**Exercise:**
Turn everything below from the line containing "Проект представляет собой" down to the line containing "[Live Demo](https://sapthamiu.github.io/CampusConnect/)", both included, into a numbered list with blank lines left out. Leave the pictures out of the answer.

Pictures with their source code
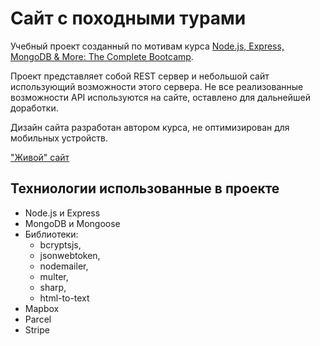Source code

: # Сайт с походными турами

Учебный проект созданный по мотивам курса [Node.js, Express, MongoDB & More: The Complete Bootcamp][1]. 

Проект представляет собой REST сервер и небольшой сайт использующий возможности этого сервера. Не все реализованные возможности API используются на сайте, оставлено для дальнейшей доработки.

Дизайн сайта разработан автором курса, не оптимизирован для мобильных устройств.

["Живой" сайт][2]

[1]: https://www.udemy.com/course/nodejs-express-mongodb-bootcamp/ 'Курс на Udemy'
[2]: https://arcane-stream-89122.herokuapp.com/ 'Сайт на heroku'

## Техниологии использованные в проекте

- Node.js и Express
- MongoDB и Mongoose
- Библиотеки:
  - bcryptsjs,
  - jsonwebtoken,
  - nodemailer,
  - multer,
  - sharp,
  - html-to-text
- Mapbox
- Parcel
- Stripe
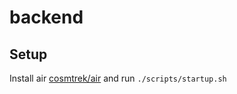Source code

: # backend

## Setup

Install air [cosmtrek/air](https://github.com/cosmtrek/air) and run `./scripts/startup.sh`
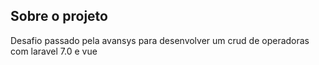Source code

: ## Sobre o projeto

Desafio passado pela avansys para desenvolver um crud de operadoras com laravel 7.0 e vue
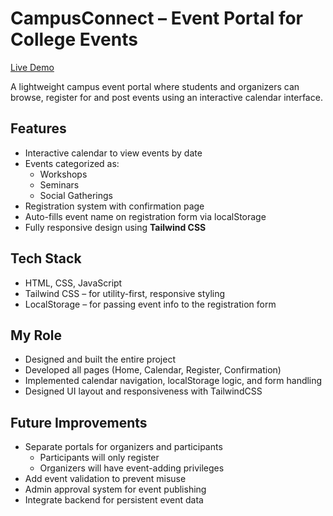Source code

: # CampusConnect – Event Portal for College Events

[Live Demo](https://sapthamiu.github.io/CampusConnect/)

A lightweight campus event portal where students and organizers can browse, register for and post events using an interactive calendar interface.


## Features

* Interactive calendar to view events by date
* Events categorized as:
  * Workshops
  * Seminars
  * Social Gatherings
* Registration system with confirmation page
* Auto-fills event name on registration form via localStorage
* Fully responsive design using **Tailwind CSS**


## Tech Stack

* HTML, CSS, JavaScript
* Tailwind CSS – for utility-first, responsive styling
* LocalStorage – for passing event info to the registration form


## My Role

* Designed and built the entire project
* Developed all pages (Home, Calendar, Register, Confirmation)
* Implemented calendar navigation, localStorage logic, and form handling
* Designed UI layout and responsiveness with TailwindCSS


## Future Improvements

* Separate portals for organizers and participants
  * Participants will only register
  * Organizers will have event-adding privileges
* Add event validation to prevent misuse
* Admin approval system for event publishing
* Integrate backend for persistent event data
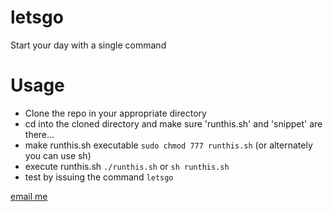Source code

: # letsgo
Start your day with a single command


# Usage
* Clone the repo in your appropriate directory
* cd into the cloned directory and make sure 'runthis.sh' and 'snippet' are there...
* make runthis.sh executable `sudo chmod 777 runthis.sh` (or alternately you can use sh)
* execute runthis.sh `./runthis.sh` or `sh runthis.sh`
* test by issuing the command `letsgo`

[email me](mailto:sudip.post@mail.com)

**Solution for this exercise:**
1. Проект представляет собой REST сервер и небольшой сайт использующий возможности этого сервера. Не все реализованные возможности API используются на сайте, оставлено для дальнейшей доработки.
2. Дизайн сайта разработан автором курса, не оптимизирован для мобильных устройств.
3. ["Живой" сайт][2]
4. [1]: https://www.udemy.com/course/nodejs-express-mongodb-bootcamp/ 'Курс на Udemy'
5. [2]: https://arcane-stream-89122.herokuapp.com/ 'Сайт на heroku'
6. ## Техниологии использованные в проекте
7. - Node.js и Express
8. - MongoDB и Mongoose
9. - Библиотеки:
10.   - bcryptsjs,
11.   - jsonwebtoken,
12.   - nodemailer,
13.   - multer,
14.   - sharp,
15.   - html-to-text
16. - Mapbox
17. - Parcel
18. - Stripe
19. Source code
20. : # backend
21. ## Setup
22. Install air [cosmtrek/air](https://github.com/cosmtrek/air) and run `./scripts/startup.sh`
23. Source code
24. : ## Sobre o projeto
25. Desafio passado pela avansys para desenvolver um crud de operadoras com laravel 7.0 e vue
26. Source code
27. : # CampusConnect – Event Portal for College Events
28. [Live Demo](https://sapthamiu.github.io/CampusConnect/)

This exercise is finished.